I’ve made my own sort of communal life in the states, and I’m not awesome at being away from it. The little things are most important. And I am not finding lots of little things here. Maybe I’m being too distracted by the big things. I feel like I am constantly defending myself when I write things like this by saying “DON’T WORRY, I’M STILL ENJOYING THE EXPERIENCE”. In the same way people don’t really seem to want me to feel anything negative here, and whenever I mention it they seem to tell me “but you’re in Kenya” as though that is a cure-all.

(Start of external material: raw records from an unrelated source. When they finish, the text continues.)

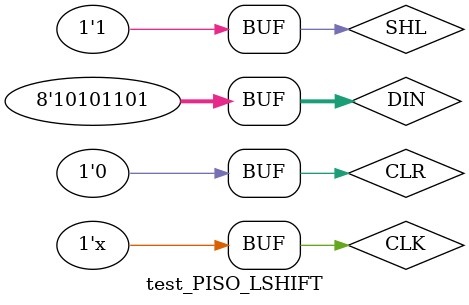
<source format=v>
module test_PISO_LSHIFT;
	
	reg CLK, CLR, SHL;
	reg [7:0] DIN;
	wire Q;
		
	PISO_LSHIFT s1 (CLK, CLR, SHL, DIN, Q);
	
	always
		#5 CLK = ~CLK; 

	initial
		begin
			CLK = 1'b0; 
			CLR = 1'b1;
			DIN = 8'b10101101;
			#10 CLR = 1'b0;
			#5 SHL = 1'b0;	
			#6 SHL = 1'b1;
		end

endmodule
</source>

I feel like this experience should FEEL more important than it does, and I wonder if it will when I get home. I just miss the feeling of my heart wanting to explode from love. And I’m not sure why it isn’t. And I’m worried I’m doing something wrong. Maybe it’s my struggle for independence. For having an experience and not having it justified or analyzed by anyone but myself. That’s not how I do things, normally. I hope I figure it out. I feel so stagnant when I want and expect myself to be almost in tears. And I can’t shake the thought that I am somehow disappointing everyone. Or maybe just disappointing myself because I thought something about being here would make me seem more impressive, and I’m realizing that I am as impressive as I’m ever going to be, which is plenty for me, but maybe not enough for everyone else. This is not a cry for a confidence booster or for a pile of compliments or even a passive-aggressive way of saying I’m not given enough credit (because I don’t think that’s true). But just a sort of final realization that you simply can not make everyone love you, you can not impress everyone, no matter what you do (including going to Africa. Seems pretty obvious right? You’d think I would have figured this out a long time ago.)
Lots of love to everyone, don’t let this confuse you into thinking I am not having a good time, or not learning anything, because that is definitely not the case.